TEXTE FOURNI:
■ ■ ■

Françoise Mengin,
"La frontière sino-taiwanaise",
, 2011, [en ligne], consulté le
07/10/2024, URL : http://ceriscope.sciences-po.fr/content/part3/la-frontiere-sino-taiwanaise
1949 – 1978 : une frontière provinciale
Dès l’automne 1948, face à l’avancée des communistes, le dirigeant nationaliste Chiang Kai-shek (Jiang Jieshi) avait préparé l’exil sur l’île des institutions de la république, de l’armée, des membres du Parti nationaliste (Guomindang) n’ayant pas fait défection, des avoirs de la banque de Chine ou encore d’une partie substantielle des collections impériales du musée du Palais. Le 7 décembre 1949, le gouvernement nationaliste est officiellement transféré à Taiwan et le lendemain Taipei devient la nouvelle capitale provisoire de la république de Chine d’où Chiang Kai-shek devait préparer la reconquête du continent.
Si l’administration américaine n’était pas alors disposée à soutenir le régime nationaliste et envisageait même que Taiwan pût tomber aux mains des communistes, le déclenchement de la guerre de Corée décida Truman à envoyer la flotte américaine dans le détroit de Formose afin d’empêcher, tout à la fois, l’armée populaire de libération (APL) d’envahir Taiwan et les troupes nationalistes de repartir à l’assaut du continent, le président américain notifiant d’ailleurs à Chiang Kai-shek que celles-ci ne seraient pas autorisées à se joindre aux forces de l’ONU en Corée.
La continuité juridique de la république de Chine, fondée le 1er janvier 1912 au lendemain de la chute de l’Empire, était assurée, tandis que Taiwan, mais aussi l’archipel des Pescadores (Penghu) et ceux plus petits de Mazu (Matsu) et de Jinmen (Quemoy) situés à quelques encablures de la province continentale du Fujian, sont demeurés jusqu’à aujourd’hui sous le contrôle des autorités de Taipei. Seules les petites îles Dachen (Tachen) au large de la province du Zhejiang ont pu être récupérées par les communistes après que leur blocus par l’APL en décembre 1954 a conduit le président Eisenhower à obliger les forces nationalistes à les évacuer sous protection de la flotte américaine en février 1955.

■ ■ ■

MATÉRIEL D'ÉTUDE:

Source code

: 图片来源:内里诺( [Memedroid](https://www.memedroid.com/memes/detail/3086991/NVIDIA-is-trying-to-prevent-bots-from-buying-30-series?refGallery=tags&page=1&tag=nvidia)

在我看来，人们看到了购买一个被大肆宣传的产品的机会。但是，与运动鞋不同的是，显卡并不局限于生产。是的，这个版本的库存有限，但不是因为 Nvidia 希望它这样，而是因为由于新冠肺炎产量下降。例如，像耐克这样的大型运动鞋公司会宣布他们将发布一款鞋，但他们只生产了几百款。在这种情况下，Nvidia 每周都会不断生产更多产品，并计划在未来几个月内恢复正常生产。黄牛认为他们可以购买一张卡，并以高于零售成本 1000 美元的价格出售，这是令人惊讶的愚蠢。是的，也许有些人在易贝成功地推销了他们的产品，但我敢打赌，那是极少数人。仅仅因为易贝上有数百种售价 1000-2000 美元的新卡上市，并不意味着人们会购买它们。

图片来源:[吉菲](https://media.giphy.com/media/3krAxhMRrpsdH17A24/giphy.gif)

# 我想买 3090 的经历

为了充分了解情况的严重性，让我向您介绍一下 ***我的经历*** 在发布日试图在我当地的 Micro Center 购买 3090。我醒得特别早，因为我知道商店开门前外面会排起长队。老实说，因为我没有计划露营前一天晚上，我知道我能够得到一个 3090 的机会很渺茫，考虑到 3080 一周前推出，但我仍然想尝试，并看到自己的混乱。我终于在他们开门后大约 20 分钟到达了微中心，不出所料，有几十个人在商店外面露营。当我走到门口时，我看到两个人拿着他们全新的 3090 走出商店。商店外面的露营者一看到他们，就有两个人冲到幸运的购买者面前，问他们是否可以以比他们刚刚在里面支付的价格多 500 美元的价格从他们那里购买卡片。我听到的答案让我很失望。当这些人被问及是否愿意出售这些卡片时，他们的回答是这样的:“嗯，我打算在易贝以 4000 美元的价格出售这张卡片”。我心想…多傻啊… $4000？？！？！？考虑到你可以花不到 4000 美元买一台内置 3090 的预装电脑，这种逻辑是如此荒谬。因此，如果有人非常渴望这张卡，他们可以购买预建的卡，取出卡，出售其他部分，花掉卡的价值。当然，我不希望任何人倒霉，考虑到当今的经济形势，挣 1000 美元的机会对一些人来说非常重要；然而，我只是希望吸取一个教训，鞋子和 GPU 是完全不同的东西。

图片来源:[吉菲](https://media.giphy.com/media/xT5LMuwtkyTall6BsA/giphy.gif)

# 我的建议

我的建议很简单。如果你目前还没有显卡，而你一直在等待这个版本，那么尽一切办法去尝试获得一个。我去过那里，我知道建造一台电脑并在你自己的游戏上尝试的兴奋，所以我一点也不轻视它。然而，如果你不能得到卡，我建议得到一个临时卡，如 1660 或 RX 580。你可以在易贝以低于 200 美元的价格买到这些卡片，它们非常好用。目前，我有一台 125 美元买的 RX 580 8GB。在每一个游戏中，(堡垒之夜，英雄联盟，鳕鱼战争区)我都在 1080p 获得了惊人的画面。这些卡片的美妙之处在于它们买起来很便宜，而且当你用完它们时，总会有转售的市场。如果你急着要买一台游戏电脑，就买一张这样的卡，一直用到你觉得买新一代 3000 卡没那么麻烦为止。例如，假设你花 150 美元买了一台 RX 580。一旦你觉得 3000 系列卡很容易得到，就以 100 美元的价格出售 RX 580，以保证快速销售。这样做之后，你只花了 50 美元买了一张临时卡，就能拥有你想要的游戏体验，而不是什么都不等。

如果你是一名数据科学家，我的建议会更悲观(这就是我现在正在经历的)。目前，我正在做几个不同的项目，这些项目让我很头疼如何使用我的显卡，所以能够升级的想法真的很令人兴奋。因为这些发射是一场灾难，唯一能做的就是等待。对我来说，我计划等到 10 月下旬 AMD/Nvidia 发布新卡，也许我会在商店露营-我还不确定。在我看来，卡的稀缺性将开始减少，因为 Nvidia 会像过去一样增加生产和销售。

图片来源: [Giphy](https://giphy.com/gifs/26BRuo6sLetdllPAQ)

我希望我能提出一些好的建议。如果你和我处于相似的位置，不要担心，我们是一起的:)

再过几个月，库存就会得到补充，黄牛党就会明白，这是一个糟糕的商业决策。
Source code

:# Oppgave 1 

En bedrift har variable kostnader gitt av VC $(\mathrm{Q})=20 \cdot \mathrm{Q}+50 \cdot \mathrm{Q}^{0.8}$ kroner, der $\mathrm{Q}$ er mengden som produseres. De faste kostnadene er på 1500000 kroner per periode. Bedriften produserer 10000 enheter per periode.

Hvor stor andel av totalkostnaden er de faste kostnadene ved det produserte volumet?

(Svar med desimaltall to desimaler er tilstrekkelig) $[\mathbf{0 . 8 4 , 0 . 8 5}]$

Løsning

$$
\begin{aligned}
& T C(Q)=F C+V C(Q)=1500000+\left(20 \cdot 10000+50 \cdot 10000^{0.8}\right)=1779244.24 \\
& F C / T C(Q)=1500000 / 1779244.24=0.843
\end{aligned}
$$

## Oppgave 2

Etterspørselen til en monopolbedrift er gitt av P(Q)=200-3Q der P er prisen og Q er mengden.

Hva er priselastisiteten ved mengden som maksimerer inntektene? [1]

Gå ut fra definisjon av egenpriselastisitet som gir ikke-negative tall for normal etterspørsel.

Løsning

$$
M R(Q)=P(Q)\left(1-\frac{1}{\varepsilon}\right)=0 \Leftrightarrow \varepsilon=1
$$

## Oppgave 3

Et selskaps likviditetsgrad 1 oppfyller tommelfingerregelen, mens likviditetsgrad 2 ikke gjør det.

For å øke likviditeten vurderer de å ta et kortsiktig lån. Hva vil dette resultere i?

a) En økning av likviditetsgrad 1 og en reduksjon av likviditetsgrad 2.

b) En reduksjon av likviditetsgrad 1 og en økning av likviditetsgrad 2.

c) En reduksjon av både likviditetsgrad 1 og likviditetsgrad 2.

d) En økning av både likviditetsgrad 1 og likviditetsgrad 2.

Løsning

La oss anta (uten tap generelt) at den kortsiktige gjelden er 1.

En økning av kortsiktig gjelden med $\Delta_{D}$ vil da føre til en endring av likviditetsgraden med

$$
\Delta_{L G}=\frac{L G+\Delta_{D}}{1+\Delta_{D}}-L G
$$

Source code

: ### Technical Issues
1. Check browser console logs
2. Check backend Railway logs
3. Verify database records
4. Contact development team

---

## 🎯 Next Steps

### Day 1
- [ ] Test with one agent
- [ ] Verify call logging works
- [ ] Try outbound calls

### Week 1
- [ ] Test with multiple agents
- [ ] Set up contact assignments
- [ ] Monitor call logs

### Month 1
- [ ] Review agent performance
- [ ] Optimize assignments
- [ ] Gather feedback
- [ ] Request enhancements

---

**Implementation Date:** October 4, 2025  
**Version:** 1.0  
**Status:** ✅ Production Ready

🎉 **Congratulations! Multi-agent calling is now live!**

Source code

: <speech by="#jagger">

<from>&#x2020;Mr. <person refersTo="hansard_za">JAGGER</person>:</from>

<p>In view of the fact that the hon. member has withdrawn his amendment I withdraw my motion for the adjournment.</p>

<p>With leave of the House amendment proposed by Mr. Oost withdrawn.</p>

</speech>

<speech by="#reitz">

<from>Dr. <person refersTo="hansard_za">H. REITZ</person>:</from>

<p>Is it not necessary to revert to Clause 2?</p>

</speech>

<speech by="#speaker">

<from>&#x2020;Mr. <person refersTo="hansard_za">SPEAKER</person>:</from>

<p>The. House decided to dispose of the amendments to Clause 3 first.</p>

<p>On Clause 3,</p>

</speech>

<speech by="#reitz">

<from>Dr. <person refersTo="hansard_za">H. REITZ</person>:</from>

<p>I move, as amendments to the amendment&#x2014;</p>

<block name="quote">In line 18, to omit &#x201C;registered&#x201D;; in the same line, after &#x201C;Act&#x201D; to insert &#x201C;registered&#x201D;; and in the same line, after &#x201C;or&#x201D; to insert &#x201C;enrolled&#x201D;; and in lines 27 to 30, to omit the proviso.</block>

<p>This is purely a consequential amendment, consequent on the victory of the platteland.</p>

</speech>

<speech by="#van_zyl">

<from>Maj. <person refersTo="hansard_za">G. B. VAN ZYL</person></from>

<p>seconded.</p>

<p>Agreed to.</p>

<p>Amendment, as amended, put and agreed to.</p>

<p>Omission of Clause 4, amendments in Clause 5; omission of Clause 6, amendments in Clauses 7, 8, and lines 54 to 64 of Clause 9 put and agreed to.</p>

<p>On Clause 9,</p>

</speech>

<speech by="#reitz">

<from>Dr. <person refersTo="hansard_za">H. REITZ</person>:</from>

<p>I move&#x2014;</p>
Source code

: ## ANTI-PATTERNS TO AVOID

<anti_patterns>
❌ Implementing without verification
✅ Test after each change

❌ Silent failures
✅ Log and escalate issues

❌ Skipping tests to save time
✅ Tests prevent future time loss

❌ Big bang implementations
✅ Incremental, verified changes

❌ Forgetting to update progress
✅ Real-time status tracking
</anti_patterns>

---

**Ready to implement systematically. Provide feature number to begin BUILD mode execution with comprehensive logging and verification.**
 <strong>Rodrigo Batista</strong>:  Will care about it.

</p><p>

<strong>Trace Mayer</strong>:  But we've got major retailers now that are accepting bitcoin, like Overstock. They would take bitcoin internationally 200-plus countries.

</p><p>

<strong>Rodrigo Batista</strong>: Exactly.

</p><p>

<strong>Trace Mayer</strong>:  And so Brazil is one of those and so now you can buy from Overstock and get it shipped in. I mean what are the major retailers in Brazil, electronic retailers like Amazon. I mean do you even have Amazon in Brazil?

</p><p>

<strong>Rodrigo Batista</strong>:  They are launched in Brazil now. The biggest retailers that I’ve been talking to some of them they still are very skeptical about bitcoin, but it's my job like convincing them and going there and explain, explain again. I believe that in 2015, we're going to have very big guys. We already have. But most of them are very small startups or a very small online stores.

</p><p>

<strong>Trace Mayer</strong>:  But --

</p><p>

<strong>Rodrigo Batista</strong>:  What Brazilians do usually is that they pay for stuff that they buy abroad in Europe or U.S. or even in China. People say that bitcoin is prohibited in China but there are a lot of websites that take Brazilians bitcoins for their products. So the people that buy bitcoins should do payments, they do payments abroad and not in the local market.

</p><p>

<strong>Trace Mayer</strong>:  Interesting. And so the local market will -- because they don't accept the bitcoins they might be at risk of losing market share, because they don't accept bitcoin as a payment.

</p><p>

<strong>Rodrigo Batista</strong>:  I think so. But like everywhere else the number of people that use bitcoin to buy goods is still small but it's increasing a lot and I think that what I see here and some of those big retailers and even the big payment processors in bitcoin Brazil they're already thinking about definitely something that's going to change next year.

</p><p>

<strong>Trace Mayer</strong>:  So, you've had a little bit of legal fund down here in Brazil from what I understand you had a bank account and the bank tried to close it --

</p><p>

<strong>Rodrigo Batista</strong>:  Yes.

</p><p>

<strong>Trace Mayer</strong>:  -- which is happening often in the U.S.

■ ■ ■

ACTIVITÉS:
1) D'après le texte sur la frontière sino-taiwanaise, comment les communistes ont-ils pu récupérer les îles Dachen ? Répondez en une à trois phrases.
2) Reprenez mot pour mot le passage du texte sur la frontière sino-taiwanaise qui s'ouvre sur les mots « Si l’administration américaine » et se clôt sur « l’ONU en Corée. ».
3) Les affirmations suivantes concordent-elles avec le texte sur la frontière sino-taiwanaise ? Pour chacune, répondez par oui ou par non et citez les mots du texte qui en décident.
(a) Le gouvernement nationaliste a été officiellement transféré à Taiwan le 7 décembre 1949.
(b) Truman a autorisé les troupes nationalistes à se joindre aux forces de l'ONU en Corée.
(c) La république de Chine a été fondée le 1er janvier 1912.

RÉPONSES PAR ACTIVITÉ:
1) Les communistes ont pu récupérer les îles Dachen parce que le blocus de ces îles par l'APL en décembre 1954 a conduit le président Eisenhower à obliger les forces nationalistes à les évacuer. Cette évacuation s'est faite sous la protection de la flotte américaine en février 1955.

2)
Si l’administration américaine n’était pas alors disposée à soutenir le régime nationaliste et envisageait même que Taiwan pût tomber aux mains des communistes, le déclenchement de la guerre de Corée décida Truman à envoyer la flotte américaine dans le détroit de Formose afin d’empêcher, tout à la fois, l’armée populaire de libération (APL) d’envahir Taiwan et les troupes nationalistes de repartir à l’assaut du continent, le président américain notifiant d’ailleurs à Chiang Kai-shek que celles-ci ne seraient pas autorisées à se joindre aux forces de l’ONU en Corée.

3)
(a) Oui : « Le 7 décembre 1949, le gouvernement nationaliste est officiellement transféré à Taiwan ».
(b) Non : « celles-ci ne seraient pas autorisées à se joindre aux forces de l’ONU en Corée ».
(c) Oui : « fondée le 1er janvier 1912 au lendemain de la chute de l’Empire ».